Après le décevant He Got Game et l’encourageant Summer of Sam, Spike Lee revient avec un sujet (trop) ambitieux qui entend engager une réflexion contemporaine sur les médias américains (et leur fonctionnement putassier) en convoquant le passé honteux de l’industrie américaine du spectacle. Ce passé qui a donné à voir une représentation négative et souvent raciste de la communauté noire américaine, notamment dans les fameux « minstrels shows », numéros de music-hall fort appréciés à la fin du XIXe siècle et dont la tradition fut reprise dès les premiers temps d’Hollywood avant d’être poursuivis sans scrupules à la télévision. Dans ces spectacles à vocation comique, les acteurs blancs se noircissaient le visage avec la suie d’un bouchon consumé et se maquillaient les lèvres de manière outrancière pour s’offrir au public blanc comme l’archétype caricatural du Noir esclave et soumis au maître. Plus tard, quand les acteurs noirs auront le droit de jouer « leur propre rôle » au cinéma, ils devront entrer dans cet ignoble jeu de la caricature, le seul espace de représentation autorisé par Hollywood.

C’est un sujet ambitieux donc, et passionnant aussi parce que méconnu du public -ou passé sous silence- et violemment politique : c’est ce qui a intéressé Spike Lee. Comme souvent chez le cinéaste américain, l’argument qui soutient la fiction à venir est une division à l’intérieur de la communauté noire. C’était le point de fuite dramatique de l’épopée Malcom X, la mort du leader venant de son propre camp. The Very black show ou comment Pierre Delacroix, responsable (noir) des programmes sur une chaîne de télévision américaine fait remonter l’audience en créant un spectacle satirique reprenant les recettes des « minstrels shows » d’hier. L’argument de Delacroix est limpide et il feint de ne pas en voir les présupposés troubles et douteux : ce qui était montré autrefois à partir d’un inconscient raciste intolérable peut être vu aujourd’hui grâce à une distance ironique et un second degré qui préservent son émission contre toute attaque. Le film raconte comment l’émission de Delacroix est un succès puis comment ce triomphe se retourne contre lui.

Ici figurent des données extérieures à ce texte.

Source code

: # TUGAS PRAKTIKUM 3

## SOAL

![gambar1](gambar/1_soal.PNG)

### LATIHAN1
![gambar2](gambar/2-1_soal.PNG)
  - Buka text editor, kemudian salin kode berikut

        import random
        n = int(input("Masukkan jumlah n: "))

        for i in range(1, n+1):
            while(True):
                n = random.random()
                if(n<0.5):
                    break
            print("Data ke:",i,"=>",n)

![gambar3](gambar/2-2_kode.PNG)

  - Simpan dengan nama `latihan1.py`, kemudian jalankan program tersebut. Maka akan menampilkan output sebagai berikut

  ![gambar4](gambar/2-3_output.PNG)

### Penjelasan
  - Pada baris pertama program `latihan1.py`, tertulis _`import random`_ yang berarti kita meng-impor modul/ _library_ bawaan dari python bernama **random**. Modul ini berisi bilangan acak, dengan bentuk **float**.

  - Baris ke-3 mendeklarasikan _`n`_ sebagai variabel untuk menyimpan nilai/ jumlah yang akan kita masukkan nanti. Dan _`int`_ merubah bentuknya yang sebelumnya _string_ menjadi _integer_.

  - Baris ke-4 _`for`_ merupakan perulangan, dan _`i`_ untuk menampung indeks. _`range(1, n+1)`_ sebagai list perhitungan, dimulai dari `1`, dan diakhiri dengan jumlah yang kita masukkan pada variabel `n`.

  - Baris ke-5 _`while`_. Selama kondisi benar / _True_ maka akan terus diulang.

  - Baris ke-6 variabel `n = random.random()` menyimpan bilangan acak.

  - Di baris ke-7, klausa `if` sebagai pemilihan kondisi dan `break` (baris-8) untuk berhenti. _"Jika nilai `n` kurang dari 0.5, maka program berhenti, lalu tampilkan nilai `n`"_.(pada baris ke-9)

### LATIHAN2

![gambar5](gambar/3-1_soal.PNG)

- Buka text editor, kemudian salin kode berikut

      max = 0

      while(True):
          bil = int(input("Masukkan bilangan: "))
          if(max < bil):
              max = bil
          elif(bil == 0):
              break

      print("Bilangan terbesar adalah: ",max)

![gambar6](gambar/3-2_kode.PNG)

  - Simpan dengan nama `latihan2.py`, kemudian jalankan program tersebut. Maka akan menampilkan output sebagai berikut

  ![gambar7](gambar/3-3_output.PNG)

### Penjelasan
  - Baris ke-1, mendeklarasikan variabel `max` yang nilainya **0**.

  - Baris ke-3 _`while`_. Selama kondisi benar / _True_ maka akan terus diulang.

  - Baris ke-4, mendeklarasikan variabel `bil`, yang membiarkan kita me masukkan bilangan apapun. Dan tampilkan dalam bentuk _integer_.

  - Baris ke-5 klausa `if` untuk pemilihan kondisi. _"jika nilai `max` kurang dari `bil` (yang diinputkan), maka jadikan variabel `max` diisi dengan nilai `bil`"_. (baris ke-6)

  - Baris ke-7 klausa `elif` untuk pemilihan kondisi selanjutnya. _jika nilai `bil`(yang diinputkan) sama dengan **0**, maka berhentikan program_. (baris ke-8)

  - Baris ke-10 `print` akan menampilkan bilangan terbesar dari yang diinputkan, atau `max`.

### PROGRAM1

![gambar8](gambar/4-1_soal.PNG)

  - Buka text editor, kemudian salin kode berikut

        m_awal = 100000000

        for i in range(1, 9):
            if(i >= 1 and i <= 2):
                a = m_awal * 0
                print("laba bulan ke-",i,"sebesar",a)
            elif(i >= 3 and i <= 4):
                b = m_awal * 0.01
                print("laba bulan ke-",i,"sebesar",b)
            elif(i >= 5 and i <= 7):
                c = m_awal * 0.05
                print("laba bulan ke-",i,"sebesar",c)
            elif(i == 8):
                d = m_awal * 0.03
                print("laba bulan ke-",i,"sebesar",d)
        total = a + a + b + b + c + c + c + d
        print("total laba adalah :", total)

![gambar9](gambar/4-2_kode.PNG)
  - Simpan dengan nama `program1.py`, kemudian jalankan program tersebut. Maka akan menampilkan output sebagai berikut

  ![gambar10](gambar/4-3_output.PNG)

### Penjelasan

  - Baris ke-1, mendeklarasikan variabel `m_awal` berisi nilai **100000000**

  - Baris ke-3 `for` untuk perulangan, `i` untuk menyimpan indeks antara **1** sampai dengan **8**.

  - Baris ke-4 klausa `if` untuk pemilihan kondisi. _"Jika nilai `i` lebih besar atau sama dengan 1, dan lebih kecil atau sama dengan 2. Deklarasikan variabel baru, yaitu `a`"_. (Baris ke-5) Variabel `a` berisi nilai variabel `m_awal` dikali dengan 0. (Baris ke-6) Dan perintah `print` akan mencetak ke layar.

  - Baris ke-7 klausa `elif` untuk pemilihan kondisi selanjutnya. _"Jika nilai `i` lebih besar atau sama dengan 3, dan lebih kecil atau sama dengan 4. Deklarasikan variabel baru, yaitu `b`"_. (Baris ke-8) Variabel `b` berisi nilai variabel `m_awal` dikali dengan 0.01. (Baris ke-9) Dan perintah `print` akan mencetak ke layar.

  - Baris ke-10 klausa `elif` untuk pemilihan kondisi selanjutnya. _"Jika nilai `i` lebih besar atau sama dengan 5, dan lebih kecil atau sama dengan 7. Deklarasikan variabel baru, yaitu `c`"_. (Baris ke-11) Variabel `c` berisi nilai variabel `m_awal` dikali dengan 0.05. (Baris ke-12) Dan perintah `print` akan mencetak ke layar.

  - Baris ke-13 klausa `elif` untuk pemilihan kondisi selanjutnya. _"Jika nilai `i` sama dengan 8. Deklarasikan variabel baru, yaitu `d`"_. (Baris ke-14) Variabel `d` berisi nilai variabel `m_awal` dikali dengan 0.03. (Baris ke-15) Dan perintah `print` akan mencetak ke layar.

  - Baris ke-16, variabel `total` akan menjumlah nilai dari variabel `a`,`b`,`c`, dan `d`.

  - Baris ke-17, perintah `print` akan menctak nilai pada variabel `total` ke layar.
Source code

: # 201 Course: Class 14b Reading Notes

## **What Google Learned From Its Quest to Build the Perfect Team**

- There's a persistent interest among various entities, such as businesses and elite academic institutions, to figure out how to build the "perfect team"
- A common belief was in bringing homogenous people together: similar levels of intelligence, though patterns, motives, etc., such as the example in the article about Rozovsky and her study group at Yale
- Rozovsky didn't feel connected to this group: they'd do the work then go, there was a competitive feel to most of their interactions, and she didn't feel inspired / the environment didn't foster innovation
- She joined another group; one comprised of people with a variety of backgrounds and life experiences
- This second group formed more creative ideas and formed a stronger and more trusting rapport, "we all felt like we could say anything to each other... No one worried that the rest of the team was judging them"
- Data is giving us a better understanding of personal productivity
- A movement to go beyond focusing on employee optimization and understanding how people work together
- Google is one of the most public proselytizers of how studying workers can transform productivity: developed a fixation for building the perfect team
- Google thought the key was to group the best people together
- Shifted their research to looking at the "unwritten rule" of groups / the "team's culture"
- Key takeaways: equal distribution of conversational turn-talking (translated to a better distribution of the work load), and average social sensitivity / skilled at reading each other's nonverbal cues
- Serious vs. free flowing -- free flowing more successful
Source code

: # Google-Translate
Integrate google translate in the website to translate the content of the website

On voit bien que ce qui a motivé Spike Lee dans une entreprise aussi lourde : la possibilité de faire le procès de l’Amérique à partir de ce fond d’images fixé dans la mémoire du cinéma et que les médias d’aujourd’hui pourraient réutiliser à des fins commerciales avec le prétexte du second degré. Fantasme négatif certes mais qui a sa justesse : qui niera que le second degré est le mode publicitaire le plus corrosif à toute réflexion politique, une manière de nier le politique ? Hélas, le sujet, brûlot à souhait se retourne contre son auteur et les idées qu’il soulève finissent par s’alourdir à mesure que le film avance. C’est que Spike Lee a plus de talent pour poser les problèmes -scénaristiquement parlant- que pour les résoudre. De plus, le choix de filmer avec la fameuse DV, même si elle correspond à l’esthétique TV, nuit au propos du film. Les images sont souvent laides, les cadrages bâclés. The Very black show reste alors en mémoire comme un film à débat pour la télévision. Il aurait pu être davantage.